Let's Acknowledge the Real Value—and Cost—of Measuring Impact
We have reason to be optimistic, according to findings in the report recently released by Global Impact Investing Network (GIIN): The State of Impact Measurement and Management Practice, Second Edition. The report compiled survey responses from 278 impact investors from around the world, and Upaya was proud to participate. The findings reveal a sharp increase in investors who are systematically reporting on the impact of their portfolios. We should not, however, rest on our laurels until we remove the roadblocks that are preventing smaller, lesser-resourced investors from fully adopting impact measurement and management (IMM) practices.
According to the report, only 21% of respondents were able to use donor funding to support their IMM activity; contrast this with 69% (mostly for-profit funds) who support IMM through management fees, cash flows, or profits from investments. Respondents expressed frustration at the lack of donor funding to support IMM, although there is increased demand from these very funders for their grantees to report back on their social impact.
In order to remove this stubborn roadblock, it is critical that we non-profits present our IMM budgets as necessary to inform and improve our program work, which funders should support. The majority of survey respondents (77%) say that a primary motivation driving their IMM activity is to report impact to key stakeholders. A smaller percentage (57%) say that these findings help inform business decisions. It is commendable that impact investors are increasingly committing to impact reporting, but the real value in IMM is in using data to refine and improve program offerings. Unless funders and practitioners view this as core work, we will miss out on the true impact potential of this movement.
Roadblocks aside, we have much to applaud. The last two decades have seen a surge in impact investment deal flow, but impact reporting, for a long time, lagged way behind funds’ financial reporting. That is now starting to change. 87% of the respondents now regularly collect and analyze their own data to assess the social performance of their portfolios. Compared to just two years prior, more and more impact investors are converging around industry standards to guide their metrics and reporting: for example, 80% align to the UN Sustainable Development Goals (SDGs) versus 43% in 2017.

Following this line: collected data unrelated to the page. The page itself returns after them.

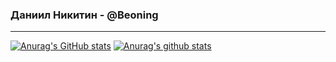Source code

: ### Даниил Никитин - @Beoning
---
[![Anurag's GitHub stats](https://github-readme-stats.vercel.app/api?username=Beoning)](https://github.com/anuraghazra/github-readme-stats) [![Anurag's github stats](https://github-readme-stats.vercel.app/api?username=Beoning)](https://github.com/anuraghazra/github-readme-stats)
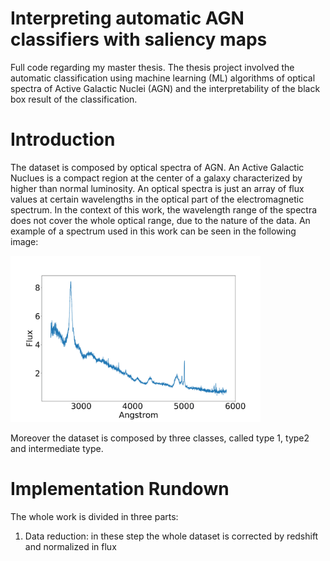 # Interpreting automatic AGN classifiers with saliency maps

Full code regarding my master thesis. The thesis project involved the automatic classification using machine learning (ML) algorithms of optical spectra of
Active Galactic Nuclei (AGN) and the interpretability of the black box result of the classification.

<h1>
  Introduction
</h1>

The dataset is composed by optical spectra of AGN. An Active Galactic Nuclues is a compact region at the center of a galaxy characterized by higher than normal
luminosity. An optical spectra is just an array of flux values at certain wavelengths in the optical part of the electromagnetic spectrum. In the context of this
work, the wavelength range of the spectra does not cover the whole optical range, due to the nature of the data.
An example of a spectrum used in this work can be seen in the following image:

<img src="img/example_spectra.png" width="400">

Moreover the dataset is composed by three classes, called type 1, type2 and intermediate type.

<h1>
  Implementation Rundown
</h1>

The whole work is divided in three parts:

1. Data reduction:
in these step the whole dataset is corrected by redshift and normalized in flux
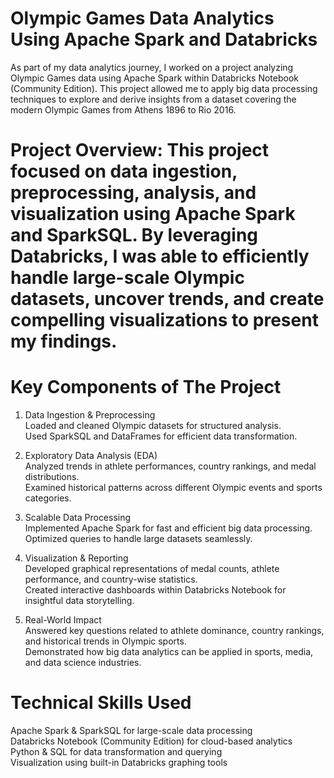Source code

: # Olympic Games Data Analytics Using Apache Spark and Databricks
As part of my data analytics journey, I worked on a project analyzing Olympic Games data using Apache Spark within Databricks Notebook (Community Edition). This project allowed me to apply big data processing techniques to explore and derive insights from a dataset covering the modern Olympic Games from Athens 1896 to Rio 2016.

# Project Overview: This project focused on data ingestion, preprocessing, analysis, and visualization using Apache Spark and SparkSQL. By leveraging Databricks, I was able to efficiently handle large-scale Olympic datasets, uncover trends, and create compelling visualizations to present my findings.

# Key Components of The Project
1. Data Ingestion & Preprocessing <br>
   Loaded and cleaned Olympic datasets for structured analysis. <br>
   Used SparkSQL and DataFrames for efficient data transformation.

2.  Exploratory Data Analysis (EDA) <br>
   Analyzed trends in athlete performances, country rankings, and medal distributions. <br>
   Examined historical patterns across different Olympic events and sports categories.

3. Scalable Data Processing <br>
   Implemented Apache Spark for fast and efficient big data processing. <br>
   Optimized queries to handle large datasets seamlessly.

4. Visualization & Reporting <br>
   Developed graphical representations of medal counts, athlete performance, and country-wise statistics. <br>
   Created interactive dashboards within Databricks Notebook for insightful data storytelling.

5. Real-World Impact <br>
   Answered key questions related to athlete dominance, country rankings, and historical trends in Olympic sports.  <br>
   Demonstrated how big data analytics can be applied in sports, media, and data science industries. 

# Technical Skills Used
Apache Spark & SparkSQL for large-scale data processing <br>
Databricks Notebook (Community Edition) for cloud-based analytics <br>
Python & SQL for data transformation and querying <br>
Visualization using built-in Databricks graphing tools


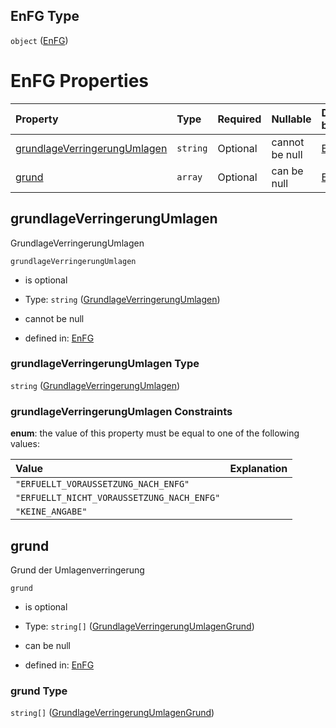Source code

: ## EnFG Type

`object` ([EnFG](enfg.md))

# EnFG Properties

| Property                                                      | Type     | Required | Nullable       | Defined by                                                                                                                                                                                                   |
| :------------------------------------------------------------ | :------- | :------- | :------------- | :----------------------------------------------------------------------------------------------------------------------------------------------------------------------------------------------------------- |
| [grundlageVerringerungUmlagen](#grundlageverringerungumlagen) | `string` | Optional | cannot be null | [EnFG](grundlageverringerungumlagen.md "https://raw.githubusercontent.com/conuti-gmbh/bo4e-schema/master/schemas/v1/enum/GrundlageVerringerungUmlagen.schema.json#/properties/grundlageVerringerungUmlagen") |
| [grund](#grund)                                               | `array`  | Optional | can be null    | [EnFG](enfg-properties-grund.md "https://raw.githubusercontent.com/conuti-gmbh/bo4e-schema/master/schemas/v1/com/EnFG.schema.json#/properties/grund")                                                        |

## grundlageVerringerungUmlagen

GrundlageVerringerungUmlagen

`grundlageVerringerungUmlagen`

*   is optional

*   Type: `string` ([GrundlageVerringerungUmlagen](grundlageverringerungumlagen.md))

*   cannot be null

*   defined in: [EnFG](grundlageverringerungumlagen.md "https://raw.githubusercontent.com/conuti-gmbh/bo4e-schema/master/schemas/v1/enum/GrundlageVerringerungUmlagen.schema.json#/properties/grundlageVerringerungUmlagen")

### grundlageVerringerungUmlagen Type

`string` ([GrundlageVerringerungUmlagen](grundlageverringerungumlagen.md))

### grundlageVerringerungUmlagen Constraints

**enum**: the value of this property must be equal to one of the following values:

| Value                                      | Explanation |
| :----------------------------------------- | :---------- |
| `"ERFUELLT_VORAUSSETZUNG_NACH_ENFG"`       |             |
| `"ERFUELLT_NICHT_VORAUSSETZUNG_NACH_ENFG"` |             |
| `"KEINE_ANGABE"`                           |             |

## grund

Grund der Umlagenverringerung

`grund`

*   is optional

*   Type: `string[]` ([GrundlageVerringerungUmlagenGrund](grundlageverringerungumlagengrund.md))

*   can be null

*   defined in: [EnFG](enfg-properties-grund.md "https://raw.githubusercontent.com/conuti-gmbh/bo4e-schema/master/schemas/v1/com/EnFG.schema.json#/properties/grund")

### grund Type

`string[]` ([GrundlageVerringerungUmlagenGrund](grundlageverringerungumlagengrund.md))
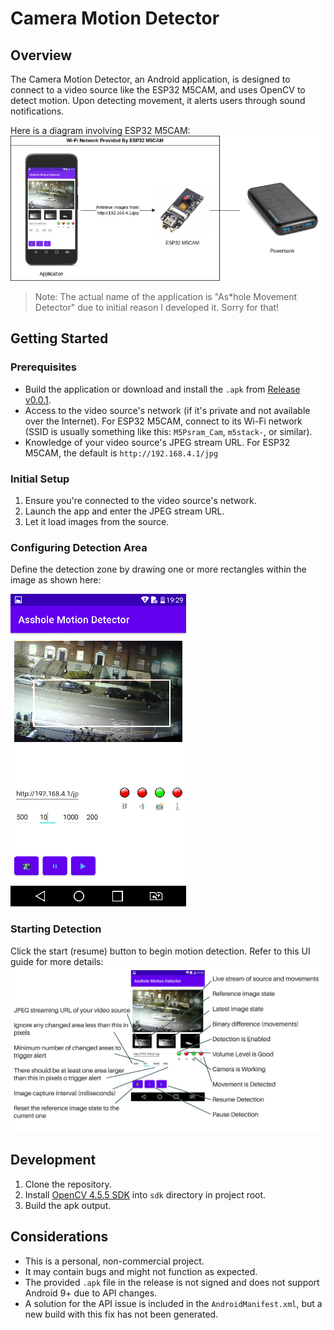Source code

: # Camera Motion Detector

## Overview
The Camera Motion Detector, an Android application, is designed to connect to a video source like the ESP32 M5CAM, and uses OpenCV to detect motion. Upon detecting movement, it alerts users through sound notifications.

Here is a diagram involving ESP32 M5CAM:
![Diagram](docs/diagram.png "Diagram")

> Note: The actual name of the application is "As*hole Movement Detector" due to initial reason I developed it. Sorry for that!

## Getting Started

### Prerequisites
- Build the application or download and install the `.apk` from [Release v0.0.1](https://github.com/AmirrezaNasiri/camera-motion-detector/releases/tag/v0.0.1).
- Access to the video source's network (if it's private and not available over the Internet). For ESP32 M5CAM, connect to its Wi-Fi network (SSID is usually something like this: `M5Psram_Cam`, `m5stack-`, or similar).
- Knowledge of your video source's JPEG stream URL. For ESP32 M5CAM, the default is `http://192.168.4.1/jpg`


### Initial Setup
1. Ensure you're connected to the video source's network.
2. Launch the app and enter the JPEG stream URL.
3. Let it load images from the source.

### Configuring Detection Area
Define the detection zone by drawing one or more rectangles within the image as shown here:

![Area](docs/area.png "Area")

### Starting Detection
Click the start (resume) button to begin motion detection. Refer to this UI guide for more details:
  ![Elements](docs/elements.png "Elements")

## Development
1. Clone the repository.
2. Install [OpenCV 4.5.5 SDK](https://docs.opencv.org/4.5.5/da/d2a/tutorial_O4A_SDK.html) into `sdk` directory in project root.
3. Build the apk output.

## Considerations
- This is a personal, non-commercial project.
- It may contain bugs and might not function as expected.
- The provided `.apk` file in the release is not signed and does not support Android 9+ due to API changes.
- A solution for the API issue is included in the `AndroidManifest.xml`, but a new build with this fix has not been generated.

There is also an increased percentage of impact investors who are moving beyond merely reporting on “outreach” figures – 78% are measuring the outcomes of their work, and 43% go even further (like Upaya) to report on effects in terms of depth or significance. For example, Upaya collects survey data directly from jobholders around the change in their incomes over time, and how that income is helping the household emerge from poverty along specific dimensions, which I discussed this in depth in a recent webinar with SoPact.
Collecting such granular data is useful. For example, we amass a number of observations from the survey responses we collect from jobholders at our investee companies. The majority, for example, aspire to have access to a “rainy day fund,” because it is often the case that an emergency creates a massive financial hit and plunges them back into poverty. Armed with their feedback, we can work with the company founders to build in a savings facility as an employment benefit, and we then expect to see employee retention increase. Feedback from your target audience, in many different forms, can only help strengthen and focus business decisions. We at Upaya allocate 10% of our budget to IMM, and it is worth it.
Looking ahead with all this positive momentum, hopefully the 2021 GIIN industry survey will show us that the remaining roadblocks have fallen, allowing for more rigorous analysis and reporting. The next wave should show us that practitioners are incorporating learnings from their impact data to improve their programs and deliver better results to investors. We all know that some programs are effective, and others not so much … let’s openly acknowledge that and use our impact data to drive real change!